The study explores the potential of nano concrete in shield walls, in the absence of due studies from an attenuation point of view.
The study adopts a conceptual and an experimental approach to explore the potential of nano concrete in enhancing durability and attenuation of radiation for shield walls. The methodology involves avoiding fine and coarse aggregates and availing fly ash both as pozzolan and micro-aggregate to refine the microstructure and reduce porosity. Laboratory trials were conducted to evaluate mechanical strength, permeability and long-term durability under simulated environmental conditions. Comparative analysis was carried out between standard concrete and nano concrete mixes to highlight improvements in microstructure and service life.
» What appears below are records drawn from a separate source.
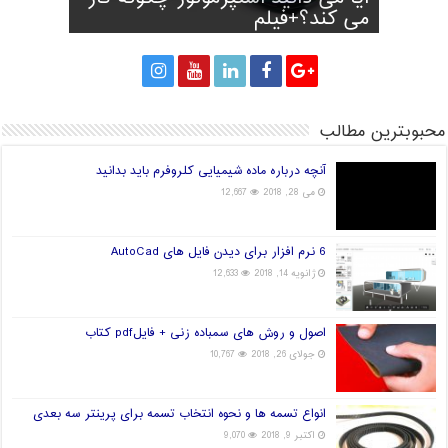
پا
می کند؟+فیلم
پرینتر سه بعدی
قارچ و تولید برق!
جهان در دست چین خواهد بود؟
محبوبترین مطالب
آنچه درباره ماده شیمیایی کلروفرم باید بدانید
می 28, 2018
12,667
6 نرم افزار برای دیدن فایل های AutoCad
ژانویه 14, 2018
12,633
اصول و روش های سمباده زنی + فایلpdf کتاب
جولای 26, 2018
10,767
انواع تسمه ها و نحوه انتخاب تسمه برای پرینتر سه بعدی
اکتبر 9, 2018
9,070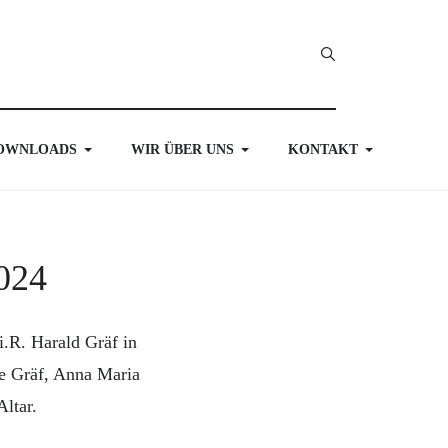
OWNLOADS
WIR ÜBER UNS
KONTAKT
2024
.R. Harald Gräf in
de Gräf, Anna Maria
Altar.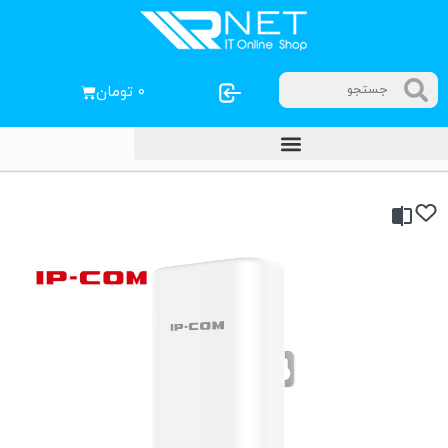
۰
تومان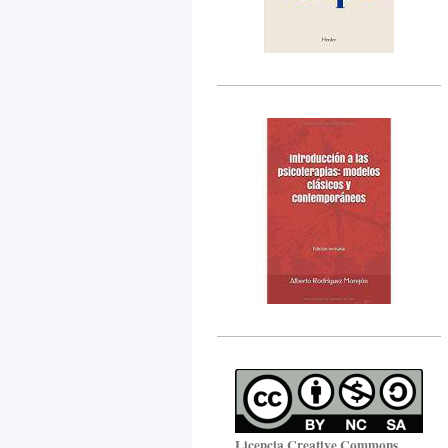
Licencia Creative Commons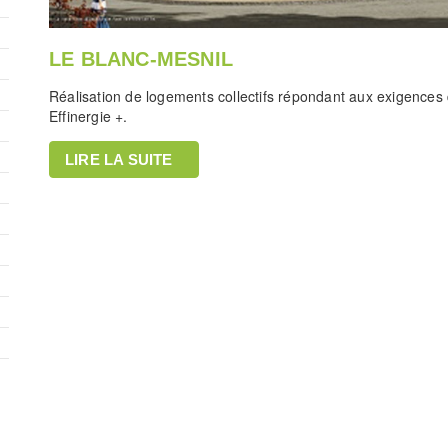
LE BLANC-MESNIL
Réalisation de logements collectifs répondant aux exigences d
Effinergie +.
LIRE LA SUITE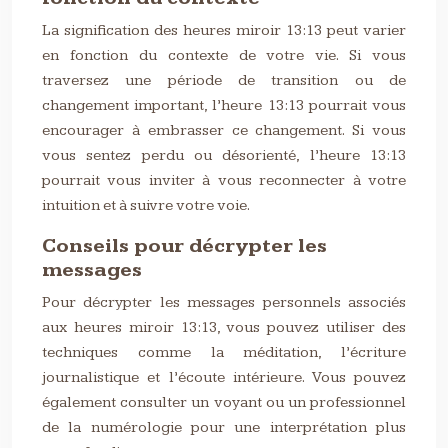
La signification des heures miroir 13:13 peut varier
en fonction du contexte de votre vie. Si vous
traversez une période de transition ou de
changement important, l’heure 13:13 pourrait vous
encourager à embrasser ce changement. Si vous
vous sentez perdu ou désorienté, l’heure 13:13
pourrait vous inviter à vous reconnecter à votre
intuition et à suivre votre voie.
Conseils pour décrypter les
messages
Pour décrypter les messages personnels associés
aux heures miroir 13:13, vous pouvez utiliser des
techniques comme la méditation, l’écriture
journalistique et l’écoute intérieure. Vous pouvez
également consulter un voyant ou un professionnel
de la numérologie pour une interprétation plus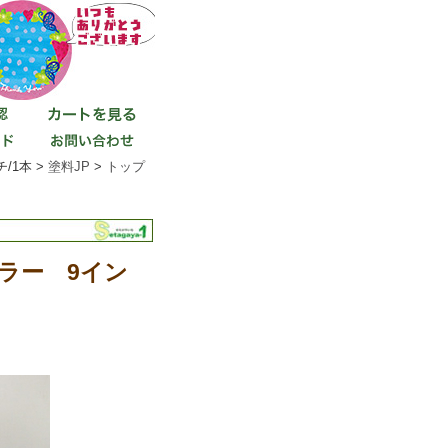
/1本 >
塗料JP
>
トップ
ラー 9イン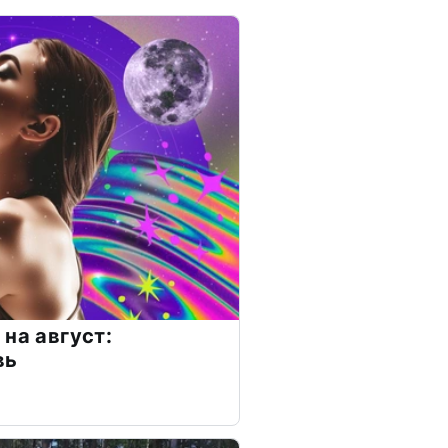
на август:
вь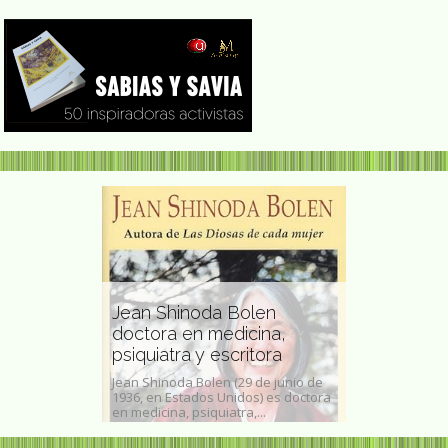
Jean Shinoda Bolen
poeta
doctora en medicina,
Carrie Reic
psiquiatra y escritora
británica
s Palmas de
Jean Shinoda Bolen (29 de junio de
Carrie Reichard
bídem, 1980) más
1936, en Estados Unidos) es doctora
una artista bri
..
en medicina, psiquiatra,...
del arte protest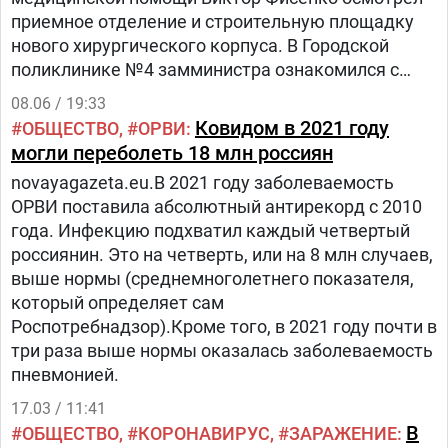
приемное отделение и строительную площадку
нового хирургического корпуса. В Городской
поликлинике №4 замминистра ознакомился с
организацией диспансеризации, вакцинации и
08.06 / 19:33
диспансерного наблюдения.
Ковидом в 2021 году
ОБЩЕСТВО
ОРВИ
могли переболеть 18 млн россиян
novayagazeta.eu.В 2021 году заболеваемость
ОРВИ поставила абсолютный антирекорд с 2010
года. Инфекцию подхватил каждый четвертый
россиянин. Это на четверть, или на 8 млн случаев,
выше нормы (среднемноголетнего показателя,
который определяет сам
Роспотребнадзор).Кроме того, в 2021 году почти в
три раза выше нормы оказалась заболеваемость
пневмонией.
17.03 / 11:41
В
ОБЩЕСТВО
КОРОНАВИРУС
ЗАРАЖЕНИЕ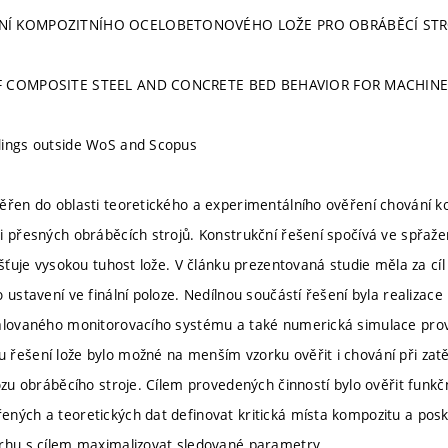
NÍ KOMPOZITNÍHO OCELOBETONOVÉHO LOŽE PRO OBRÁBĚCÍ STR
OF COMPOSITE STEEL AND CONCRETE BED BEHAVIOR FOR MACHIN
dings outside WoS and Scopus
ěřen do oblasti teoretického a experimentálního ověření chování 
i přesných obráběcích strojů. Konstrukční řešení spočívá ve spřaž
jišťuje vysokou tuhost lože. V článku prezentovaná studie měla za c
o ustavení ve finální poloze. Nedílnou součástí řešení byla realiz
talovaného monitorovacího systému a také numerická simulace p
řešení lože bylo možné na menším vzorku ověřit i chování při za
vozu obráběcího stroje. Cílem provedených činností bylo ověřit funk
ných a teoretických dat definovat kritická místa kompozitu a pos
rhu s cílem maximalizovat sledované parametry.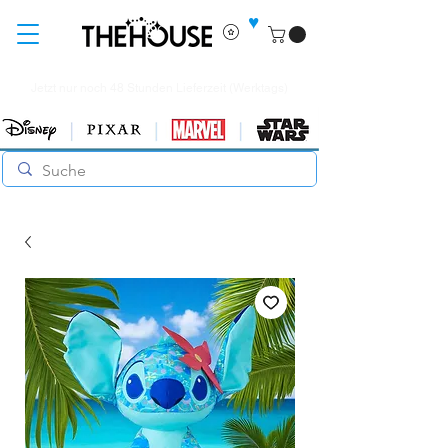
♥
Jetzt nur noch 48 Stunden Lieferzeit (Werktags)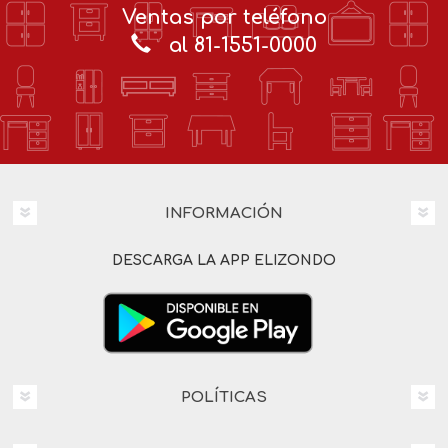
Ventas por teléfono
al 81-1551-0000
INFORMACIÓN
DESCARGA LA APP ELIZONDO
POLÍTICAS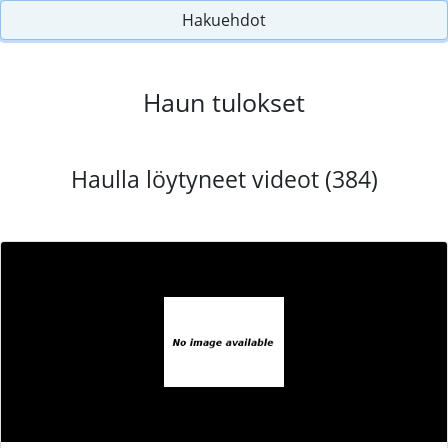
Hakuehdot
Haun tulokset
Haulla löytyneet videot (384)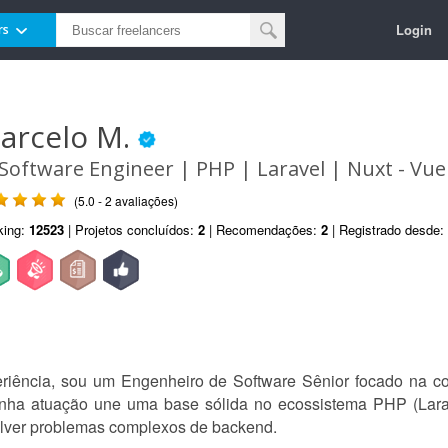
Login
rs
arcelo M.
 Software Engineer | PHP | Laravel | Nuxt - Vu
(5.0 - 2 avaliações)
king:
12523
| Projetos concluídos:
2
| Recomendações:
2
| Registrado desde:
ência, sou um Engenheiro de Software Sênior focado na con
nha atuação une uma base sólida no ecossistema PHP (Larav
olver problemas complexos de backend.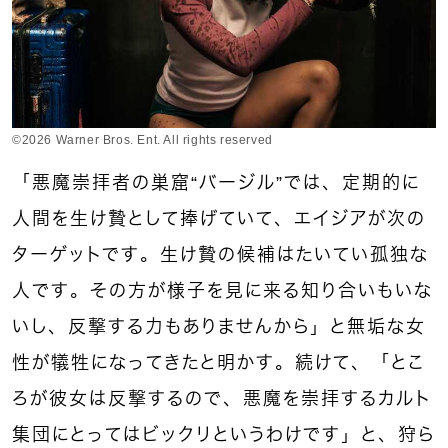
©2026 Warner Bros. Ent. All rights reserved
「悪魔崇拝者の巣窟“バージル”では、定期的に
人間を生け贄として捧げていて、エイジアが次の
ターゲットです。生け贄の候補はたいてい孤独な
人です。その方が様子を見に来る知り合いもいな
いし、反撃する力もありませんから」と無垢な女
性が犠牲になってきたと明かす。続けて、「とこ
ろが彼女は反撃するので、悪魔を崇拝するカルト
集団にとってはビックリというわけです」と、狩ら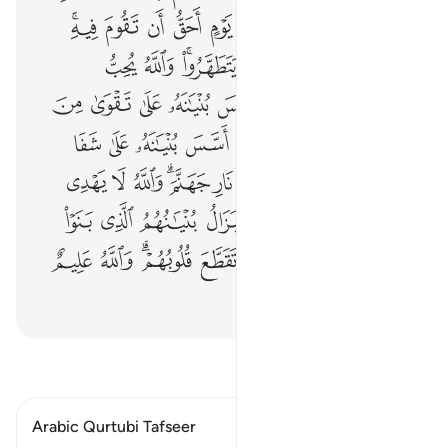
ﱢ
ﱣ
ﱤ
ﱥ
ﱦ
ﱧ
ﱨ
ﱩ
ﱪ
ﱫﱬ
ﱭ
ﱮ
ﱯ
ﱰ
ﱱﱲ
ﱳ
ﱴ
ﱵ
ﱶ
ﱷ
ﱸ
ﱹ
ﱺ
ﱻ
ﱼ
ﱽ
ﱾ
ﱿ
ﲀ
ﲁ
ﲂ
ﲃ
ﲄ
ﲅ
ﲆ
ﲇ
ﲈ
ﲉ
ﲊ
ﲋ
ﲌﲍ
ﲎ
ﲏ
ﲐ
ﲑ
ﲒ
ﲓ
ﲔ
ﲕ
ﲖ
ﲗ
ﲘ
ﲙ
ﲚ
ﲛ
ﲜ
ﲝ
ﲞ
ﲟﲠ
ﲡ
ﲢ
ﲣ
ﲤ
اقرأ التفسير
Arabic Qurtubi Tafseer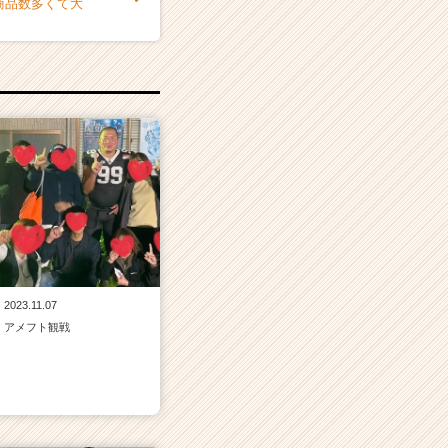
商品数多くて大
2023.11.07
アメフト観戦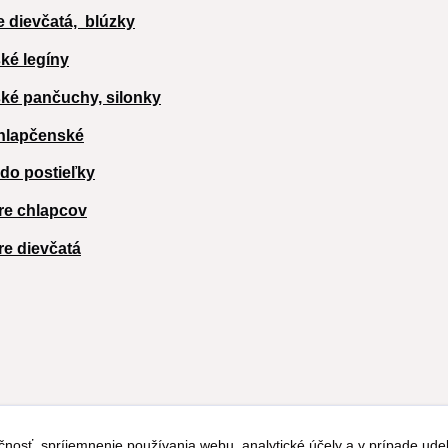
e dievčatá,
blúzky
ké legíny
ké pančuchy, silonky
hlapčenské
 do postieľky
re chlapcov
re dievčatá
čnosť, spríjemnenie používania webu, analytické účely a v prípade udel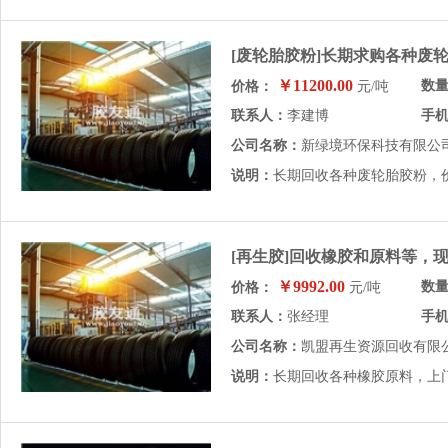
[废轮胎胶粉]长期求购各种废
￥11200.00
数
价格：
元/吨
联系人：
李建博
手
公司名称：
新绿境环保科技有限公
说明：
长期回收各种废轮胎胶粉，
[再生胶]回收橡胶和原料等，
￥9992.00
数
价格：
元/吨
联系人：
张经理
手
公司名称：
凯盟再生资源回收有限
说明：
长期回收各种橡胶原料，上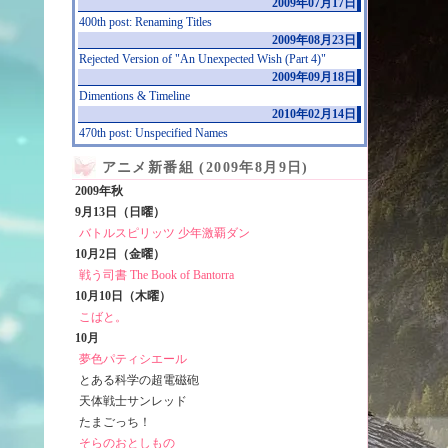
2009年07月17日
400th post: Renaming Titles
2009年08月23日
Rejected Version of "An Unexpected Wish (Part 4)"
2009年09月18日
Dimentions & Timeline
2010年02月14日
470th post: Unspecified Names
アニメ新番組 (2009年8月9日)
2009年秋
9月13日（日曜）
バトルスピリッツ 少年激覇ダン
10月2日（金曜）
戦う司書 The Book of Bantorra
10月10日（木曜）
こばと。
10月
夢色パティシエール
とある科学の超電磁砲
天体戦士サンレッド
たまごっち！
そらのおとしもの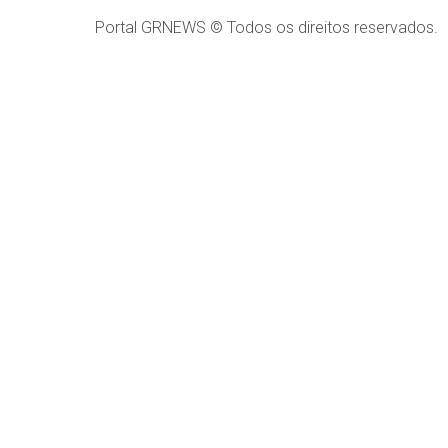
Portal GRNEWS © Todos os direitos reservados.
In addition, attenuation properties have yet to be conducted by exposing prepared specimens blended with radiation-resistant chemicals to radiation sources, measuring the reduction in intensity through various compositions across varying thicknesses.
The findings indicate that nano concrete, with its ceramic-like microstructure, significantly improves its pore refinement, impermeability, durability and service life, added with superior strengths.
The presence of mullite at >20% in fly ash renders its part of attenuation to moderate levels. The practical implications of this study suggest that nano concrete can significantly enhance the service life and functional performance of shield walls in critical infrastructure. By pore refinement and improved microstructural integrity, the material offers better resistance to environmental degradation, thereby lowering maintenance costs and extending service life.
While the study presents insights into nano concrete for durability, the economic feasibility and the potential performance against radiation attenuation have yet to be established.